Au vu des premières moissons, la société de conseil « Offre & Demande Agricole » table sur une chute de rendement de la récolte 2011 de 12% pour l'orge d'hiver, 10% pour le colza et entre 10 et 15% pour le blé.

«Les pluies de juin ont permis d'éviter le pire» a estimé Benoit Labouille, directeur d'Offre et Demande Agricole (ODA), à l'occasion d'une conférence de presse. Pour cette société spécialisée dans le conseil en commercialisation des céréales, même si les pluies sont arrivées trop tard, notamment pour les cultures de printemps, elles ont permis de limiter la casse.

Ainsi, au vu du résultat des premières moissons, ODA table sur un rendement orge d'hiver de 57 q/ha contre 65 en 2010, soit une perte d'environ 12%. Un chiffre qui se situe dans les attentes du marché. «La fourchette est large, selon les régions la chute du rendement se situe entre 10 et 20%» explique Benoît Labouille.

En colza, la moisson est bien avancée dans le Poitou-Charentes et dans le Centre. Même si les résultats sont hétérogènes, la baisse ne devrait pas, en moyenne, aller au-delà des 5% soit un rendement évalué à 31q/ha en moyenne.

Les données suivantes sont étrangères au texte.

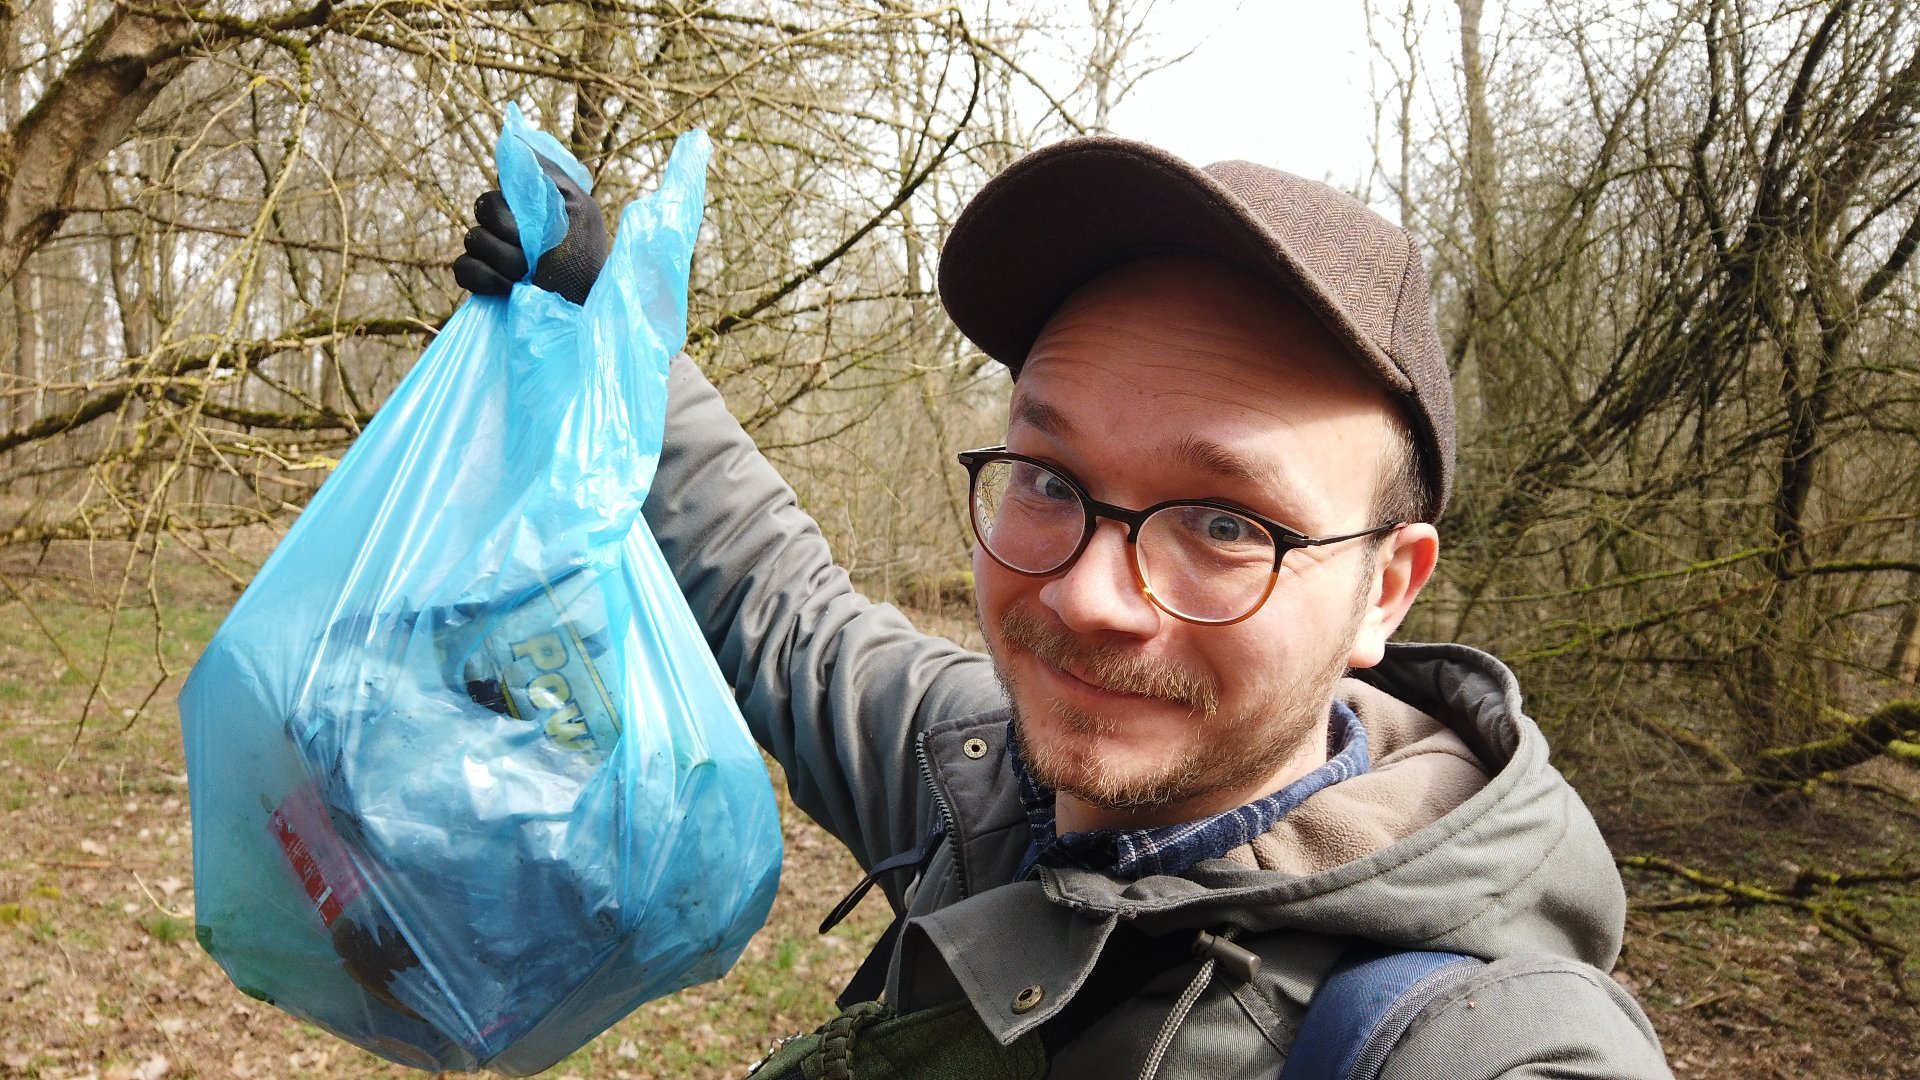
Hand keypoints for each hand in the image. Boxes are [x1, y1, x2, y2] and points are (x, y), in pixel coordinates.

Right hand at [453, 157, 607, 304]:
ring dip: (506, 259)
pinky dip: (486, 278)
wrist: (579, 312)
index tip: (539, 217)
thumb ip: (547, 175)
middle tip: (538, 253)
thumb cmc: (584, 261)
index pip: (503, 185)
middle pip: (484, 207)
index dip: (516, 202)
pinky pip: (462, 267)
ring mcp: (491, 252)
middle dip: (513, 232)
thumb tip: (512, 138)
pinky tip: (510, 289)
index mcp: (529, 205)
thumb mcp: (578, 209)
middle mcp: (508, 225)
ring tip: (530, 276)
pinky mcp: (480, 280)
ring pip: (473, 238)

Rendement blé tendre : -10 à -15%

Pour le blé, il est un peu tôt pour se prononcer puisque seuls 10% à 15% des blés tendres sont récoltés en France, notamment dans le Sud-Ouest et le Berry. Sur ces zones, traditionnellement moins productives, la chute de rendement atteindrait 23% mais au niveau national, ODA table sur une perte de 10 à 15% par rapport à la récolte de blé tendre 2010. La récolte de blé est ainsi estimée à environ 32 Mt, soit une perte de 4 à 5 Mt par rapport à l'an passé.

En ce qui concerne la qualité, «l'état des blés s'améliore» annonce Benoit Labouille. D'après le dernier panel d'observation d'ODA sur l'état des blés, basé sur 600 observateurs dans toute la France, 29% des blés étaient jugés «bon» à «excellent» en début de semaine contre 22% le 8 juin et 49% l'an passé à cette époque. Un chiffre qui pourrait toutefois grimper rapidement cette semaine si le beau temps se maintient. «Nous n'avons pas trop d'inquiétudes en terme de protéines. Le risque est plutôt une dégradation de l'indice de Hagberg ».